Of course, most people are going to love "The Final Frontier," where they investigate a murder at a science fiction convention and there are multiple Firefly jokes to be had. Jonathan Frakes (no stranger to genre TV himself obviously, but also an accomplished director) deserves quite a bit of praise for his work on the episode, and honestly it's Beckett's episode more than Castle's, and that was a nice change from the expected story. "Reality Star Struck" also impressed me, and not just because Gina Torres is always perfect. The way it brought out new aspects of Gates was especially welcome, I needed a reason to start liking her. The previously mentioned "Still" made me love her completely.
While Beckett and Castle's relationship doesn't really take center stage, the writers do a good job at making sure it's still an important part of their lives.
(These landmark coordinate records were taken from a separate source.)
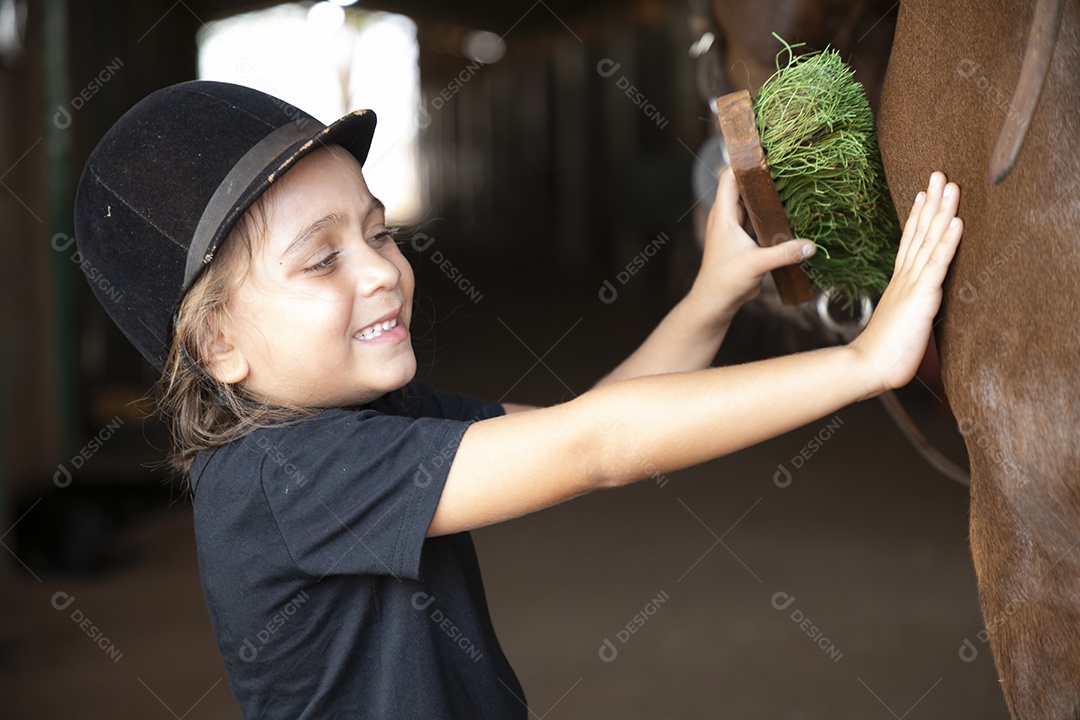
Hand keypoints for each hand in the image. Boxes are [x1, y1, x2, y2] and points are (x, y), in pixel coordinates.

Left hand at [687, 167, 815, 321]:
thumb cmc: (725, 281)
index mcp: (723, 215)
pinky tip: (788, 212)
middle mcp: (727, 217)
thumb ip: (785, 254)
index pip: (729, 178)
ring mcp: (735, 228)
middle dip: (762, 176)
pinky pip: (758, 219)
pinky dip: (770, 214)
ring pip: (752, 204)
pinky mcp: (744, 240)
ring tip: (790, 183)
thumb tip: (811, 246)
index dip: (743, 162)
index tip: (764, 150)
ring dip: (768, 196)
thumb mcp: (756, 264)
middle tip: (786, 164)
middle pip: (744, 187)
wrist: (715, 302)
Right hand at [851, 171, 962, 390]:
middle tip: (938, 175)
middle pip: (919, 233)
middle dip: (930, 202)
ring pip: (930, 240)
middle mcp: (905, 278)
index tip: (923, 194)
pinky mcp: (923, 296)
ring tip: (951, 186)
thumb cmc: (882, 352)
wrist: (869, 365)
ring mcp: (913, 284)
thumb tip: (906, 311)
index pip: (909, 243)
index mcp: (899, 284)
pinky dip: (948, 241)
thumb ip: (904, 311)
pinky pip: (938, 263)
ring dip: (942, 212)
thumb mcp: (897, 324)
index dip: (917, 218)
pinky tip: (957, 221)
Episodes like "Secret Santa" and "Significant Others" help to advance their story without bogging it down or making it too over the top romantic or really cheesy. I actually am really enjoying having a strong, realistic, and grown up relationship being portrayed on television. It's so much more rare than anybody realizes, but the writers aren't going for the typical tropes here, they're really working at building something that feels real.
Of course, mid season gets bogged down in not just returning to the large conspiracy of Senator Bracken (though "Recoil" ended up having a much better resolution that I ever could have expected, and brought out a lot of great character moments for Beckett) but there was also "Target" and "Hunt." Once again, the mid-season two parter was so over the top that it challenged my ability to deal with the premise of the show and just go along with the story. Usually, even when Castle follows a cliche as a show, I'm on board and cheering them along. But about fifteen times over the course of these two episodes I rolled my eyes and said "OF COURSE they have Alexis, OF COURSE she was the real target, OF COURSE Castle has some wacky kidnap negotiator contact in France..." and the bit reveal of the episode, as much as I found it a little heartwarming, got the biggest "OF COURSE" of them all. Maybe I'm just too worn out from all the convenience of story lines on Doctor Who, I just felt like it made Castle out to be so much less relatable than he was before.
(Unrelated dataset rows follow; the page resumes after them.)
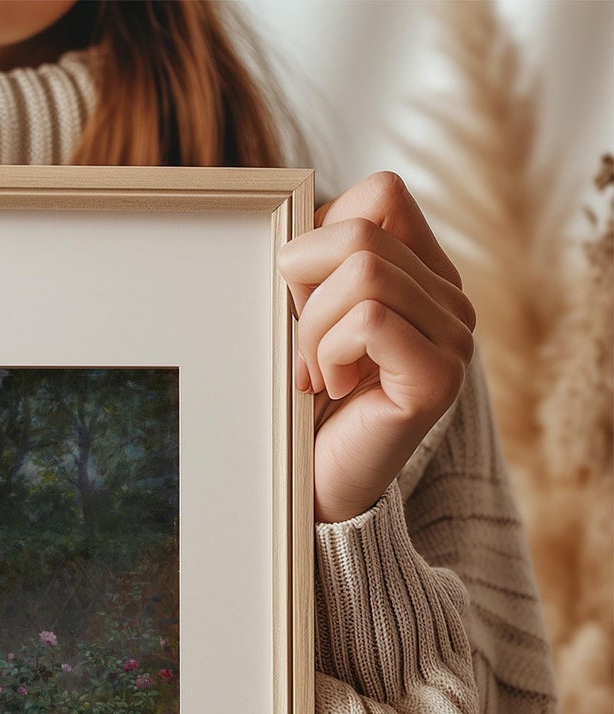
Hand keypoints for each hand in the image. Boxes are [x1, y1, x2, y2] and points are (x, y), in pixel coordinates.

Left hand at [276, 171, 475, 524]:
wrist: (315, 488)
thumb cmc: (302, 404)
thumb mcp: (302, 320)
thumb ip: (312, 268)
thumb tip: (289, 234)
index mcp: (422, 274)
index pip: (382, 194)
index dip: (321, 235)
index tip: (299, 299)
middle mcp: (450, 300)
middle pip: (363, 231)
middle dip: (303, 288)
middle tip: (298, 347)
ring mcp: (454, 339)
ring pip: (365, 273)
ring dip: (312, 328)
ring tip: (313, 373)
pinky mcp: (437, 378)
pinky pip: (370, 320)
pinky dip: (330, 351)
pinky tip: (329, 387)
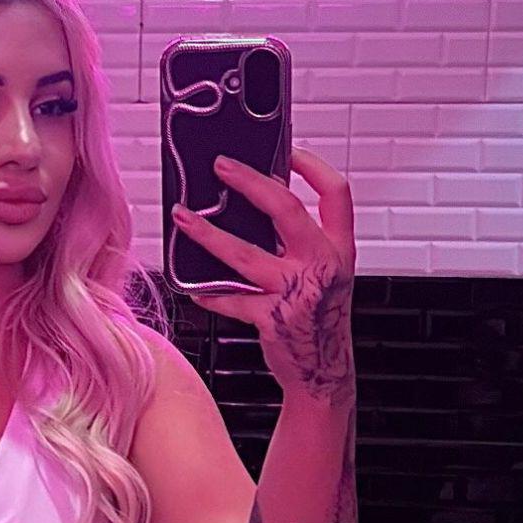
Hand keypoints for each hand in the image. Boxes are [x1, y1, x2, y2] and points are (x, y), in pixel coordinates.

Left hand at [171, 146, 356, 409]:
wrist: (322, 371)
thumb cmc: (319, 320)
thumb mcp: (327, 274)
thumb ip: (302, 243)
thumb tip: (259, 208)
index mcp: (339, 249)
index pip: (336, 193)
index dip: (313, 166)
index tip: (288, 152)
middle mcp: (321, 265)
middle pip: (286, 209)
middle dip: (250, 182)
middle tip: (221, 168)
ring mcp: (296, 291)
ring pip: (244, 254)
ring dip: (208, 234)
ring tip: (183, 218)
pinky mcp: (271, 318)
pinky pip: (232, 299)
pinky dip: (211, 293)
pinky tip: (195, 287)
The absolute highlight of the season is actually "The Wild Rover," which is a Ryan-centric episode. I knew Seamus Dever was a good actor, Ryan has been a particular favorite of mine since the beginning, I love the way he's the one that's always willing to buy whatever Castle is selling. But Dever knocks it out of the park in "The Wild Rover," when it's revealed that he previously spent time undercover in the Irish mob, and he has to go back in. I honestly can't come up with the right words to describe just how powerful and well done it is, and it means you'll never look at Ryan quite the same way again. Which is the highest praise I can give it.
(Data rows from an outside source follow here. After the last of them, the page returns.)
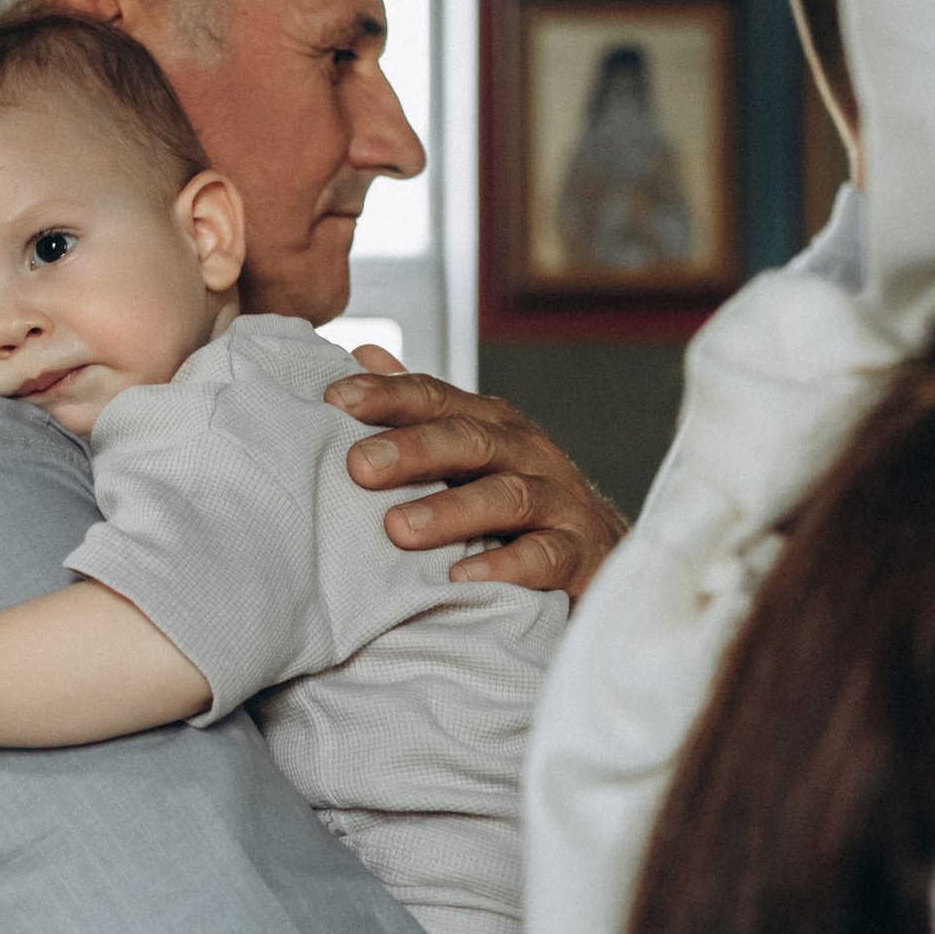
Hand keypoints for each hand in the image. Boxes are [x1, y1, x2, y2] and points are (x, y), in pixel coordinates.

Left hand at [326, 344, 628, 596]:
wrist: (600, 552)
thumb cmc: (520, 499)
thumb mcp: (473, 448)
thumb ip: (422, 407)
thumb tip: (366, 354)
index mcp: (493, 425)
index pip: (436, 398)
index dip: (387, 395)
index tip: (334, 399)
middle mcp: (527, 453)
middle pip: (470, 440)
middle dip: (413, 450)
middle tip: (360, 465)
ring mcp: (558, 502)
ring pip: (507, 496)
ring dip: (451, 511)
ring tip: (398, 529)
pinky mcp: (578, 554)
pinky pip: (543, 557)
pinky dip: (504, 567)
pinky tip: (460, 580)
Of course, the big story is the cliffhanger at the end, as always. To be honest, the "what will happen between Castle and Beckett" doesn't really concern me too much. It's that the writers put everything on the line, nearly every character we love is going to be affected by Beckett's decision, and I trust them wholeheartedly to do right by the audience, but I don't know what that means. It's the kind of ridiculously complicated situation that is just what life is about, and that everyone faces. Neither choice is completely right or completely wrong, and I cannot wait to see what will happen next season. I'm also more than a little bitter that I have to wait, but that's what I get for catching up to what's airing, huh?